Chiusura perlopiù positiva per gli eurolistini, spinti dal rimbalzo dei listini americani reduci ieri dalla peggior seduta da ottobre.
A Piazza Affari il Ftse Mib archivia gli scambi in rialzo dell’1,2% a 21.916 punti, seguito dall’Ibex 35 di Madrid (+1,0%), il Cac 40 di Parigi (+0,9%) e il Dax di Francoforte (+0,3%), mentre arretra il Ftse 100 di Londra (-0,6%).
Oltreoceano avanzano Dow Jones (+1,8%), S&P500 (+1,7%) e Nasdaq (+1%), dopo i dati migliori delle attese sulle richieste di sussidi di disoccupazione e quelli solidi sul Pil del quarto trimestre (+4%).
Indicazioni macro che giungono dopo la decisione di ieri della Fed di lasciare invariati i tassi di interesse e la conferma di un ampio supporto all’economia per fronteggiare la pesante crisi economica e le difficoltà del mercato del lavoro statunitense. Il chairman Jerome Powell ha poi aggiunto che la strada per un pieno recupero resta lunga e che i target di inflazione e occupazione rimangono lontani.
Il tutto mentre prosegue la stagione delle trimestrali con i conti di McDonald’s e Mastercard presentati prima dell’apertura. Focus anche sul caso Gamestop, al centro di un’ondata di acquisti da parte di investitori retail che stanno scommettendo su titoli fortemente shortati da parte degli hedge funds.

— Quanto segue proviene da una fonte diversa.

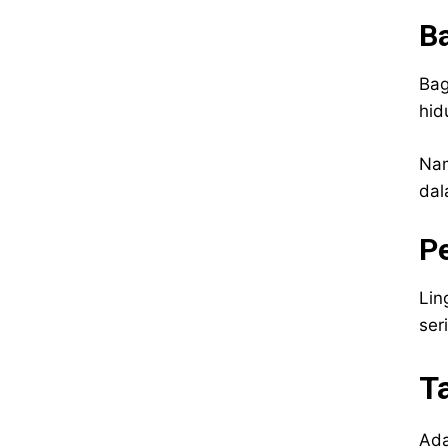
Ba
Bag
hid
Nam
dal
P
Lin
ser
T
Ada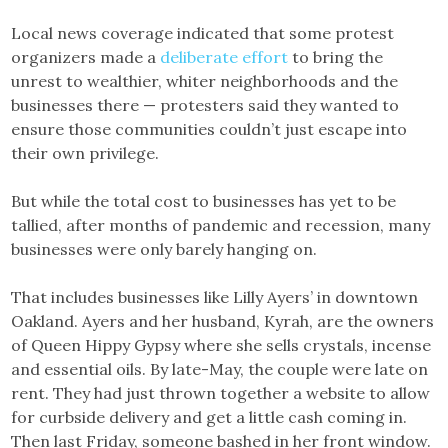
Local news coverage indicated that some protest
organizers made a
deliberate effort
to bring the
unrest to wealthier, whiter neighborhoods and the
businesses there — protesters said they wanted to
ensure those communities couldn’t just escape into
their own privilege.
But while the total cost to businesses has yet to be
tallied, after months of pandemic and recession, many
businesses were only barely hanging on.
That includes businesses like Lilly Ayers’ in downtown
Oakland. Ayers and her husband, Kyrah, are the owners
of Queen Hippy Gypsy where she sells crystals, incense
and essential oils. By late-May, the couple were late on
rent. They had just thrown together a website to allow
for curbside delivery and get a little cash coming in.
Then last Friday, someone bashed in her front window.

Passano momentaneamente in secondo piano le preoccupazioni legate alla pandemia e ai ritardi nelle vaccinazioni, con lo scontro fra Astrazeneca e l’Ue che ha recentemente appesantito gli eurolistini.
Sul Forex euro/dollaro sale a 1,212, mentre il cambio tra biglietto verde e yen si apprezza a 104,3.
Tra le materie prime, invertono la rotta le quotazioni del greggio con il Brent (-0,6%) a 55,2 dollari e il Wti (-0,7%) a 53,45 dollari al barile.
Sull’obbligazionario, lo spread Btp-Bund scende poco sotto quota 118 punti base, con il rendimento del decennale italiano allo 0,63%.
Tornando a Piazza Affari, gli acquisti premiano Stm (+4,2%) in scia ai risultati sopra le attese e alle indicazioni del Ceo Chery per i prossimi mesi. Positive anche Prysmian (+3,6%) e Tenaris (+3,05%), mentre chiude in calo Diasorin (-5,6%).